Although my bedroom is on the second level, along with the guest room, my study, and the guest bathroom, and Kent occupies the master suite on the third level, unfortunately, I can still hear sounds of his rowdy sex session.

Locking my door, I strip out of my clothes and then stand under the pelting hot shower for ten minutes before drying off and getting ready for bed.

I crawl under the covers, popping my earbuds in, and scroll through the music collection on my cell. I quickly pick one of my Selena-inspired selections, because I’m in the mood for some self-inflicted torture tonight. Removing the photo album from my bedside table, I lie on my side, pulling the covers up under my arms as I flick through pictures.

I haven’t looked at this in a while because the pain is like a red-hot coal imprinting on my skin every time I take a trip down nostalgia lane.

There are literally thousands of pictures of me and Selena, from our KA modeling days, but this album is the one I’m drawn to time and time again because it depicts our personal journey.

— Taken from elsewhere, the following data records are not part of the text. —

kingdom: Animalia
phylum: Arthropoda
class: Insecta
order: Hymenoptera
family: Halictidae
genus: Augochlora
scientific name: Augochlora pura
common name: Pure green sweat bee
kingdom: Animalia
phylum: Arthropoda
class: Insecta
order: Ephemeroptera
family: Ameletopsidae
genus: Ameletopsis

I flip to my favorite photo. It’s from Christmas three years ago, and it was taken at the Boston Common Frog Pond. I’d taken Selena ice-skating for the first time. I’d booked out the rink and paid to ensure this area was cordoned off from the public, so we had complete privacy. Sel doesn’t do well in crowds so I usually had to be creative.

I run the tip of my finger over the picture, lingering on the wide smile on her face. We were both bundled up in puffy jackets and wool hats. I’m holding her in my arms, her back is to my chest, and we’re both smiling at the camera. Our cheeks are red from the biting cold, but I remember I’d never felt warmer.

Because it was the first time I’d ever seen her laugh like that. It was a guttural, belly-deep, unrestrained, joyous laughter that came straight from her soul. Her radiant smile melted my heart, and I knew in that instant that no other girl would ever match up to the girl in my arms. I remember wanting to freeze-frame the moment. Because some innate part of me must’ve known those precious moments were drawing to a close.

I snap the album shut and close my eyes, fighting the onslaught of tears. A slicing pain makes mincemeat of my heart, and a heavy pressure sits on my chest. I don’t know how much longer I can continue pretending everything’s okay. Like I’m not utterly destroyed on the inside.

I can’t exist without my angel.

And I want to fight for her. For us.

But I don’t know how to do that with the demons Selena is still battling.

And I can’t do anything to undermine her recovery.

I curl into a ball, hugging a pillow to my chest, wishing it was the woman I love with every part of my being.

Begging someone for some divine intervention.